[Dataset items]
====

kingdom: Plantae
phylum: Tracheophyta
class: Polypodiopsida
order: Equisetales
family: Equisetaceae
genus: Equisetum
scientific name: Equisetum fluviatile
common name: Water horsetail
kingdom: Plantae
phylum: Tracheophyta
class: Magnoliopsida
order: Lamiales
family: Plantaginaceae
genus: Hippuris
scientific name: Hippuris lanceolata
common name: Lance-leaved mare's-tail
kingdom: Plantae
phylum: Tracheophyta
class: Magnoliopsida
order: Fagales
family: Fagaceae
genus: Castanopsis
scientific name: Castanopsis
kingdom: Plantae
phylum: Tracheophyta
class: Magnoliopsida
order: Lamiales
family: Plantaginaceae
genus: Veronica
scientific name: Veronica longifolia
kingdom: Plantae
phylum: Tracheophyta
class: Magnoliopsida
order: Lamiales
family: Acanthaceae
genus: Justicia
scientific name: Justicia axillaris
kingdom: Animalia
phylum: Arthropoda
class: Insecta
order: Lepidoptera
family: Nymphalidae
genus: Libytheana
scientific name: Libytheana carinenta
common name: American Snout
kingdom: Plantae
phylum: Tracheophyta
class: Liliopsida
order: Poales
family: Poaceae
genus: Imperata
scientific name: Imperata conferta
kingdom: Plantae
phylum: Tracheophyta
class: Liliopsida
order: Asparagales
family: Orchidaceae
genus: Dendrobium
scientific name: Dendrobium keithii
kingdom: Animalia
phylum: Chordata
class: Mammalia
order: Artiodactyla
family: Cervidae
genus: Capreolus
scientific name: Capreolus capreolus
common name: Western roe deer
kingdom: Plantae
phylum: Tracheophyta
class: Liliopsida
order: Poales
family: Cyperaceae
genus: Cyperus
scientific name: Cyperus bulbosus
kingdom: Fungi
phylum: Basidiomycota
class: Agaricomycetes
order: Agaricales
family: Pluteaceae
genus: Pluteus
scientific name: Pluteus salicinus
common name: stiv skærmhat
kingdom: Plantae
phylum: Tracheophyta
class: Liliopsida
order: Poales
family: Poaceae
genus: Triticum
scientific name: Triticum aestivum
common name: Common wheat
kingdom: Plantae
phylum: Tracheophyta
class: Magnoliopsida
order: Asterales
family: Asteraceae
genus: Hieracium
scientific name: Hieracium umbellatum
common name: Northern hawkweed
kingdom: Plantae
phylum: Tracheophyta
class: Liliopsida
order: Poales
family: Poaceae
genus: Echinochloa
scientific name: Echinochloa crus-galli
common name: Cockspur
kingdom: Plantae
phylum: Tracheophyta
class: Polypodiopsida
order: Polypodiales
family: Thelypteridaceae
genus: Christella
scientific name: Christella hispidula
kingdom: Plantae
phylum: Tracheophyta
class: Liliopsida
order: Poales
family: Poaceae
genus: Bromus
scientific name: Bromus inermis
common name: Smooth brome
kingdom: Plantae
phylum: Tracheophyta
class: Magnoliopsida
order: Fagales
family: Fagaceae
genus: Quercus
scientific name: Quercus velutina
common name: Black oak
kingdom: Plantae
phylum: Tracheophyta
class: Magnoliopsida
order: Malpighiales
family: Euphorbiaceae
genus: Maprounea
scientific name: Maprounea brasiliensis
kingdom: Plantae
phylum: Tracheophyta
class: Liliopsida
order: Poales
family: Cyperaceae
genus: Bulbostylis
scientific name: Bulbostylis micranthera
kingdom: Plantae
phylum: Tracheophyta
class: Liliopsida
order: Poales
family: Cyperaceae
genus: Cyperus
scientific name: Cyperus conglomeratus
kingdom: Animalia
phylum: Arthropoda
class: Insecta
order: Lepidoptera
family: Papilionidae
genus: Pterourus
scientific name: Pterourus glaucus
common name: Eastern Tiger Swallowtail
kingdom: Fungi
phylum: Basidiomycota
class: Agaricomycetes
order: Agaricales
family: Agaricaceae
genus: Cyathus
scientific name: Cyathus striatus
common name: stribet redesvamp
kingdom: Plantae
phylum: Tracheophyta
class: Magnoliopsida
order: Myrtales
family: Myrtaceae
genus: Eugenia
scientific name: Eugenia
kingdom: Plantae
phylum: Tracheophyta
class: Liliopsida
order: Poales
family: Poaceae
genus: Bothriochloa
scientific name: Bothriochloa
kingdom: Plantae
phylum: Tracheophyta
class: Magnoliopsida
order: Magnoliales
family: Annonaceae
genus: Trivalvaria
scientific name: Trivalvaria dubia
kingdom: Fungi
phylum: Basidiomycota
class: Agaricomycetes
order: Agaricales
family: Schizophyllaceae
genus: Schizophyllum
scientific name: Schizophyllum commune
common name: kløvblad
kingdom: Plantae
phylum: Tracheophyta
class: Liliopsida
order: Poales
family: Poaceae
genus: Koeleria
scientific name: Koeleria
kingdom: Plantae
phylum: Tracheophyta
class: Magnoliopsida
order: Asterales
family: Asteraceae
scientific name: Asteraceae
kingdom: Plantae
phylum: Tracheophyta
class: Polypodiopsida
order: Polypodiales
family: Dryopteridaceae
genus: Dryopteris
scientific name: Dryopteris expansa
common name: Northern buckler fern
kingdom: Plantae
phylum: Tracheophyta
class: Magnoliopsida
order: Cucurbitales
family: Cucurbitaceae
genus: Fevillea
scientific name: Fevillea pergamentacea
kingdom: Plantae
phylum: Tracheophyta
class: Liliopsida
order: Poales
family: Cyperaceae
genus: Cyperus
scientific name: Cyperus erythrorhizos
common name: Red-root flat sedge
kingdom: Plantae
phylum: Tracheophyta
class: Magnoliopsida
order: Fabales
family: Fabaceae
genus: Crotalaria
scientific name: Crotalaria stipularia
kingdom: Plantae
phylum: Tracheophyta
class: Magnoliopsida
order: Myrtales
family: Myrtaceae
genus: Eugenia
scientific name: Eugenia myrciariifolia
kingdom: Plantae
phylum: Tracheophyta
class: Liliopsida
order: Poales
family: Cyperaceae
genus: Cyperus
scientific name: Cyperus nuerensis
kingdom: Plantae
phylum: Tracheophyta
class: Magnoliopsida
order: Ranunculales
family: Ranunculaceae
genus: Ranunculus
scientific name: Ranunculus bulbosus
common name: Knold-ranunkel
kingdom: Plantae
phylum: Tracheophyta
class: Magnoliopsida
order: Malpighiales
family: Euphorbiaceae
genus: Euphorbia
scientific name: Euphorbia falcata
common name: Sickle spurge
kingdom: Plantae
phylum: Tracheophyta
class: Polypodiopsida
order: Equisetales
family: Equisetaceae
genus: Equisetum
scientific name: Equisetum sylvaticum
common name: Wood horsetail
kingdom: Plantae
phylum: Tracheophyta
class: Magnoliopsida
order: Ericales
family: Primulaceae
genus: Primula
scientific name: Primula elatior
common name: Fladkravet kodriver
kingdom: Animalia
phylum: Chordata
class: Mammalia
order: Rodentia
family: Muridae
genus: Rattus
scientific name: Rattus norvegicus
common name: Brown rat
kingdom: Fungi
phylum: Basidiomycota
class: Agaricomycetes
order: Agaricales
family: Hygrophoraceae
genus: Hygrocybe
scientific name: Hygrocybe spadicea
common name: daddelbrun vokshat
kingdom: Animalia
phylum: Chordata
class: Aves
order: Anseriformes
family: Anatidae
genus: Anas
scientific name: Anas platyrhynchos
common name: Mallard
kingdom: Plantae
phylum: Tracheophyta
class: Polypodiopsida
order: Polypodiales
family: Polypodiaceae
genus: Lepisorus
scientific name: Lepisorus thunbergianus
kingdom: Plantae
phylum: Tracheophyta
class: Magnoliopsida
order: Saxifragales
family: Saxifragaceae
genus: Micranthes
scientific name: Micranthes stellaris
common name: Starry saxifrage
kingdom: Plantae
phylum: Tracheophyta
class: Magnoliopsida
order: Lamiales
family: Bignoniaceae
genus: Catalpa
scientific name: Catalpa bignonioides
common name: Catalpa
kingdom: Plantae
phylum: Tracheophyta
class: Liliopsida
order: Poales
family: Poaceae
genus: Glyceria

====

=== BRIEF ===
Please copy the lines above exactly, starting with the line that contains "genus: Anas" and going on through the end of the items.

=== EXPECTED ANSWER ===
genus: Anas
scientific name: Anas platyrhynchos
common name: Mallard
kingdom: Plantae
phylum: Tracheophyta
class: Polypodiopsida
order: Polypodiales
family: Polypodiaceae
genus: Lepisorus
scientific name: Lepisorus thunbergianus
kingdom: Plantae
phylum: Tracheophyta
class: Magnoliopsida
order: Saxifragales
family: Saxifragaceae
genus: Micranthes
scientific name: Micranthes stellaris
common name: Starry saxifrage
kingdom: Plantae
phylum: Tracheophyta
class: Magnoliopsida
order: Lamiales
family: Bignoniaceae
genus: Catalpa
scientific name: Catalpa bignonioides
common name: Catalpa
kingdom: Plantae
phylum: Tracheophyta
class: Liliopsida
order: Poales
family: Poaceae
genus: Glyceria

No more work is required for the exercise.